═════ PROVIDED PASSAGE

Learning the wiring also has other benefits. As the output gate can learn to swap the inputs if needed, you can remove some learnable gates that are "mirrors" or "permutations" of each other (a and not b, not a and b; a or not b, not a or b), which can help scale the networks to use gates of more inputs (I tried with 3-input gates and 4-input gates).
Also, as the author pointed out, it was very difficult to get the models to converge. It was very frustrating that I never managed to get a working model that performed really well on MNIST. In the end, I gave up on that and I worked on how to make the network consistently learn simple 3-input or 4-input functions with perfect accuracy, and I managed to make it learn them consistently with a couple dozen iterations, which was nice.
Is there soon expanded explanation for "Of course it is biased! There’s no way to train the network otherwise!" ?
I'm still struggling to understand why is that the case. As far as I understand the training, in a bad case (probably mostly at the start) you could happen to learn the wrong gate early and then have to revert from it. Why isn't the same thing happening without the biasing to pass-thru? I get why pass-thru would make things faster, but not why it would prevent converging.
Thank you for the excellent writeup of some extremely interesting work! Do you have any opinions on whether binary networks and/or differentiable circuits will play a large role in the future of AI? I've long had this hunch that we'll look back on current dense vector representations as an inferior way of encoding information.

══════════
═════ MATERIAL PROVIDED

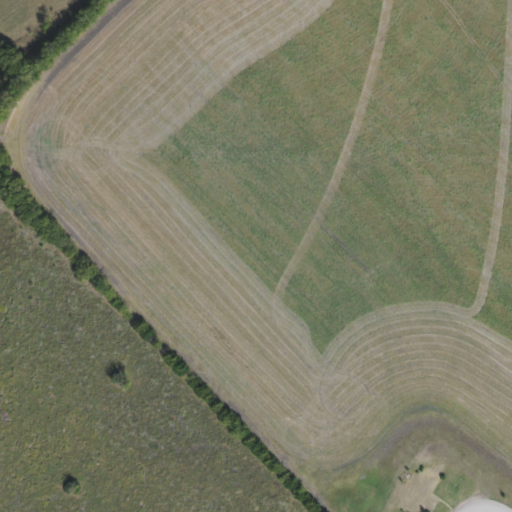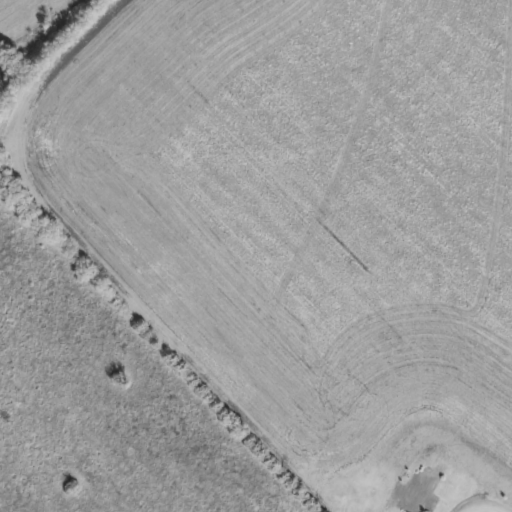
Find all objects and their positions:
road: (483, 502)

══════════

INSTRUCTIONS:
A) Reproduce the part of the logic gate thread starting at "Also, as the" and ending at "which was nice.".
B) According to the logic gate thread, how many iterations did the network need to learn simple 3-input or 4-input functions consistently?
This material comes from a different source than the logic gate thread.

RESPONSES PER TASK:
A)
Also, as the author pointed out, it was very difficult to get the models to converge. It was very frustrating that I never managed to get a working model that performed really well on MNIST. In the end, I gave up on that and I worked on how to make the network consistently learn simple 3-input or 4-input functions with perfect accuracy, and I managed to make it learn them consistently with a couple dozen iterations, which was nice.

B) A couple dozen iterations.